▶ YOUR GOAL
From the telescope tour text, output the passage starting with "Oddly, this display" and going on through "of the battle.", copied word for word.

▶ TEXT BLOCK
This is the last stop before: - turning off all consumer electronics, including digital and many analog cameras. - we go into the restricted area - through a barrier gate.
Oddly, this display is in the highly protected radio free zone. It is a real full scale model of 4 segments the mirror. Another view. There are about 2,000 segments in the real mirror. An actuator
It turns out this is a maintenance day - later some ?painters? started rappelling down from the right side of the dish. The guide says that it takes 6 minutes for the massive assembly to turn 1/2 circle. This explains the benefit of the more expensive offset design. (Executive summary: reduced defraction due to no metal supports in the RF path gives much lower system noise level.) We are standing at W -79.838459, N 38.432032
This is a giant machine - some say the largest, heaviest movable land object.
"High Tech :-))" Tour time
We are met at the Visitor's Center by a Receiver Engineer - The big deal is to make/obtain stable ultra low noise receivers. This guy must be in the heat of the battle.
We head for the R&D building, we can use regular digital cameras :-))

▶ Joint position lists
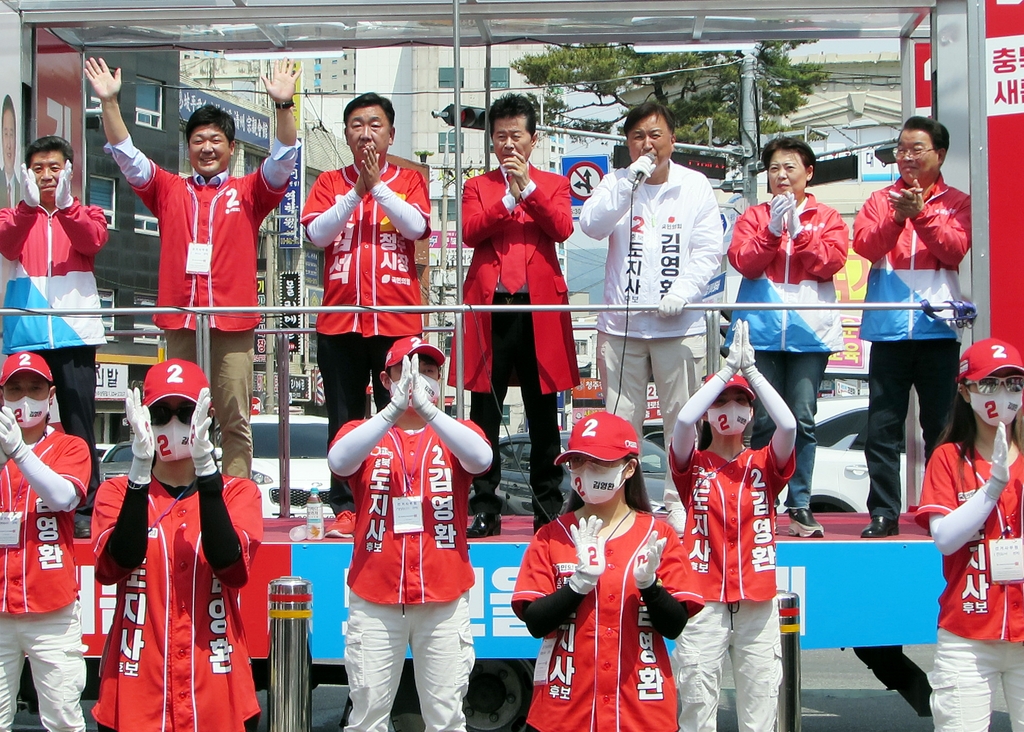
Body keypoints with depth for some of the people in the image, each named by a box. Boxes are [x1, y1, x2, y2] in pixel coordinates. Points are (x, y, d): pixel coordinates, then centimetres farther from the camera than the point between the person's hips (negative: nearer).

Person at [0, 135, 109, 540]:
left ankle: (84, 510, -1)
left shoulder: (85, 213, 14)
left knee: (79, 424, -3)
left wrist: (65, 203, -20)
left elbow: (93, 241, -9)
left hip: (74, 334, -1)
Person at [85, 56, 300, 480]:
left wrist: (283, 105, -17)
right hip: (180, 320, 1)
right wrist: (109, 102, -3)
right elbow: (126, 154, 9)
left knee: (235, 419, 0)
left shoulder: (247, 192, 10)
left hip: (234, 321, -1)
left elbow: (283, 159, -2)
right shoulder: (168, 191, 14)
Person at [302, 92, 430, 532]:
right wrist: (356, 191, -10)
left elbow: (416, 227, -8)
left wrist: (378, 185, -12)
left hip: (397, 319, -1)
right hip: (340, 317, 1)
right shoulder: (329, 183, 12)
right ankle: (345, 505, 10)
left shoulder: (408, 181, 9)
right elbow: (317, 233, -3)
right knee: (344, 418, 4)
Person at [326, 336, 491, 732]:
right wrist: (394, 408, -27)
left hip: (444, 599, 1)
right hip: (374, 598, 0)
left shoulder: (455, 433, 8)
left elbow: (480, 459, -17)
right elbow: (339, 461, -18)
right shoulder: (363, 432, 7)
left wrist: (427, 407, -27)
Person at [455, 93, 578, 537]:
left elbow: (562, 229, -5)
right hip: (490, 307, 0)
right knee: (485, 411, -1)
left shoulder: (554, 184, 13)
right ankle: (484, 508, 3)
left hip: (540, 306, 0)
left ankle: (548, 504, 11)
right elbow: (470, 232, -4)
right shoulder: (477, 187, 14)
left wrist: (529, 187, -11)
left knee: (543, 409, 4)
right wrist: (508, 197, -13)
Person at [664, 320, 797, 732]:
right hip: (703, 604, -1)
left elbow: (787, 424, -10)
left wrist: (750, 369, -10)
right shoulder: (694, 466, 5)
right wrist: (728, 368, -12)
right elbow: (683, 420, -15)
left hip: (758, 607, 2)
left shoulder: (764, 466, 9)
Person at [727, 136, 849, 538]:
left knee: (803, 420, -6)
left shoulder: (826, 217, 12)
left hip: (810, 330, -1)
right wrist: (772, 230, -12)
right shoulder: (754, 216, 15)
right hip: (762, 330, 1)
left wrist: (798, 230, -10)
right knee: (764, 421, -2)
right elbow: (743, 262, 0)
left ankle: (800, 506, -2)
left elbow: (831, 262, -3)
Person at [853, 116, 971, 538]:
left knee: (941, 424, 3)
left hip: (938, 328, -1)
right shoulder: (881, 201, 12)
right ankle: (883, 513, 4)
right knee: (882, 426, -1)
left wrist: (922, 215, -18)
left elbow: (956, 249, -8)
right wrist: (896, 217, -18)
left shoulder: (956, 203, 8)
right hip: (889, 328, 1)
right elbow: (864, 245, -4)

▶ ANSWER BELOW
Oddly, this display is in the highly protected radio free zone. It is a real full scale model of 4 segments the mirror. Another view. There are about 2,000 segments in the real mirror. An actuator
It turns out this is a maintenance day - later some ?painters? started rappelling down from the right side of the dish. The guide says that it takes 6 minutes for the massive assembly to turn 1/2 circle. This explains the benefit of the more expensive offset design. (Executive summary: reduced defraction due to no metal supports in the RF path gives much lower system noise level.) We are standing at W -79.838459, N 38.432032
This is a giant machine - some say the largest, heaviest movable land object.
"High Tech :-))" Tour time
We are met at the Visitor's Center by a Receiver Engineer - The big deal is to make/obtain stable ultra low noise receivers. This guy must be in the heat of the battle.